Sytuacja na światowych giełdach ciągle nie ulega poprawie. Wtorek przyniósł dalsze spadki głównych indeksów na wielomiesięczne dna. Do najsłabszych ostatnio przedstawicieli segmentu TMT dołączyły spółki finansowe, chemiczne i motoryzacyjne. Fatalne nastroje panowały szczególnie na Starym Kontynencie, gdzie rolę „czerwonej latarni” pełnił Vivendi Universal, który jeszcze w poniedziałek notował kilkunastoprocentową zwyżkę.
Wtorek zaczął się od zadziwiającego spokoju na giełdach azjatyckich. Indeksy podtrzymywały papiery japońskich eksporterów, których ucieszyło osłabienie jena do dolara.
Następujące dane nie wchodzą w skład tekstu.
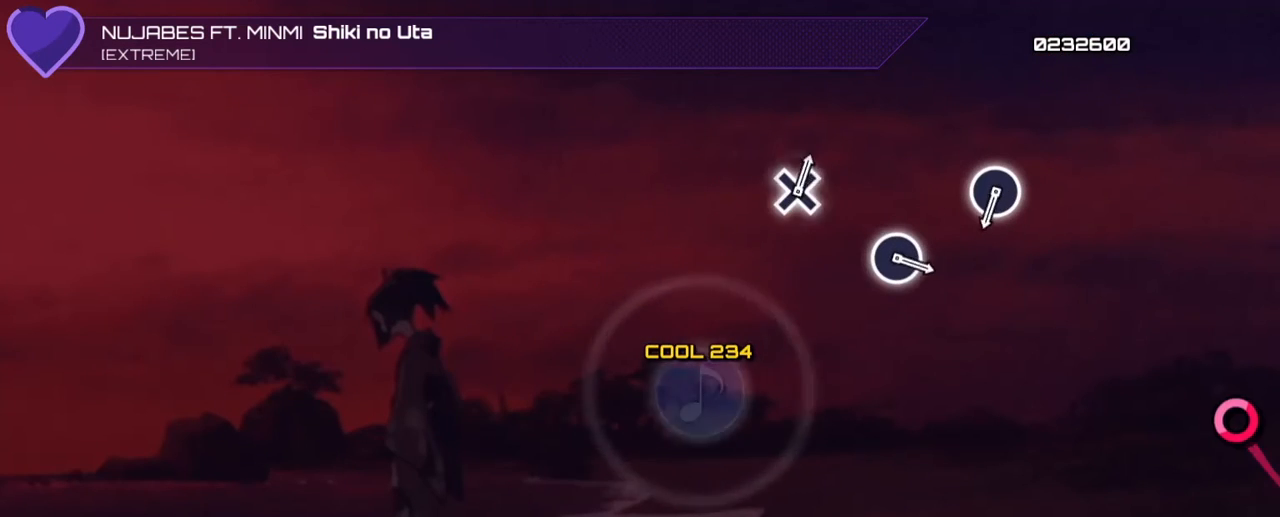
{"buttons": [], "events": []}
Stabilizacja na parkiecie w Tokio potrwa zapewne krótko, bo agencja Moody’s obniżyła ratingi dla największych banków Kraju Kwitnącej Wiśni do najniższego z możliwych poziomu. W środę Nikkei czeka zapewne pokaźny spadek.
Po aferach WorldCom i Xeroksa, każda wzmianka o księgowych usterkach odbierana jest przez rynek z paniką. O takich praktykach w koncernie Vivendi doniósł wtorkowy „Le Monde”. Kurs giganta medialnego dobiły jeszcze obniżki ratingu przez obie główne agencje, co zaowocowało 25-proc. spadkiem na zamknięciu sesji w Paryżu. Moody’s i S&P wywołały nerwowość wśród wierzycieli Vivendi. W efekcie po 5-7 proc. stracili udziałowcy BNP Paribas, Credit Lyonnais, ABN Amro i Societe Generale.
Na giełdach za oceanem nadal dramatycznie wygląda sytuacja spółek technologicznych. Indeks Nasdaq pogłębił pięcioletnie minimum, do czego tym razem przyczynili się analitycy. Ponadto zbliża się święto 4 lipca, co zwiększa groźbę zamachów terrorystycznych.
Analitycy Morgan Stanley zapowiadają na ten rok 20-proc. spadek zamówień i ich 20-proc. wzrost w 2003 r. Wcześniejsza prognoza zapowiadała odpowiednio spadek o 15 proc. i wzrost o 30 proc. Po kilka proc. straciły Intel, KLA-Tencor, Applied Materials i Novellus.